▼

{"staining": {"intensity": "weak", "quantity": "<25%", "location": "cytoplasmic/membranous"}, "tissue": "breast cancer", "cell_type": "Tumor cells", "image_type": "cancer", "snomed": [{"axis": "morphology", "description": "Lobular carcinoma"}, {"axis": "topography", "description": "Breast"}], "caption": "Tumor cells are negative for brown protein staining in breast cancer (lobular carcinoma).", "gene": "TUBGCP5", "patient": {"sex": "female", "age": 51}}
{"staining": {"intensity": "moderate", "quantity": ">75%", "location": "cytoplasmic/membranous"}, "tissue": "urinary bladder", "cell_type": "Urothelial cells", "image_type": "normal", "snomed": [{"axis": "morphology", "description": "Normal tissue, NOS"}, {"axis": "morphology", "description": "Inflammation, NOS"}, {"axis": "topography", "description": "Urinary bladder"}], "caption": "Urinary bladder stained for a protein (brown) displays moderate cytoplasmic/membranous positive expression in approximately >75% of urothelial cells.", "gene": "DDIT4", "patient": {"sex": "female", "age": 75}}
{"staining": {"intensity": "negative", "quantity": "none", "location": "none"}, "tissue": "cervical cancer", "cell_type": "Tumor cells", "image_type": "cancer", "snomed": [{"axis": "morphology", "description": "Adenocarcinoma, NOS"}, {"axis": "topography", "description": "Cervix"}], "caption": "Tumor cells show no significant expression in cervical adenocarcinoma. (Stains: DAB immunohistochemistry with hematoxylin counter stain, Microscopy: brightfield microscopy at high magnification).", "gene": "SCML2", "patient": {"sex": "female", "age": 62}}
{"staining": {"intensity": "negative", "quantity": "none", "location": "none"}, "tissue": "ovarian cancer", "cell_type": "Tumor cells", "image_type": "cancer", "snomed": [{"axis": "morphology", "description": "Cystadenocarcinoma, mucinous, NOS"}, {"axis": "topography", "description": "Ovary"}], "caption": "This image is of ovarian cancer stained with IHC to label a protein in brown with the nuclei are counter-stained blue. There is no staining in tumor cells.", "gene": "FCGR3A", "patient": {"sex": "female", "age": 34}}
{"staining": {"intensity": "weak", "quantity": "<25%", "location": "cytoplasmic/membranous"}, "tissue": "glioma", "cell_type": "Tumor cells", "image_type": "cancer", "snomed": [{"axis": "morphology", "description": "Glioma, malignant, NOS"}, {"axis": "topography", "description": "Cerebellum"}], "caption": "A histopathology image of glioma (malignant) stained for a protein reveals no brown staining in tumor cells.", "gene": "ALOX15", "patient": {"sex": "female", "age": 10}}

▲

▶ **Exercise aim**
Your response should be each line that includes the word "with", copied from the records.

▶ **Solution for this task**
{"staining": {"intensity": "negative", "quantity": "none", "location": "none"}, "tissue": "cervical cancer", "cell_type": "Tumor cells", "image_type": "cancer", "snomed": [{"axis": "morphology", "description": "Adenocarcinoma, NOS"}, {"axis": "topography", "description": "Cervix"}], "caption": "Tumor cells show no significant expression in cervical adenocarcinoma. (Stains: DAB immunohistochemistry with hematoxylin counter stain, Microscopy: brightfield microscopy at high magnification).", "gene": "SCML2", "patient": {"sex": "female", "age": 62}}
{"staining": {"intensity": "negative", "quantity": "none", "location": "none"}, "tissue": "ovarian cancer", "cell_type": "Tumor cells", "image_type": "cancer", "snomed": [{"axis": "morphology", "description": "Cystadenocarcinoma, mucinous, NOS"}, {"axis": "topography", "description": "Ovary"}], "caption": "This image is of ovarian cancer stained with IHC to label a protein in brown with the nuclei are counter-stained blue. There is no staining in tumor cells.", "gene": "FCGR3A", "patient": {"sex": "female", "age": 34}}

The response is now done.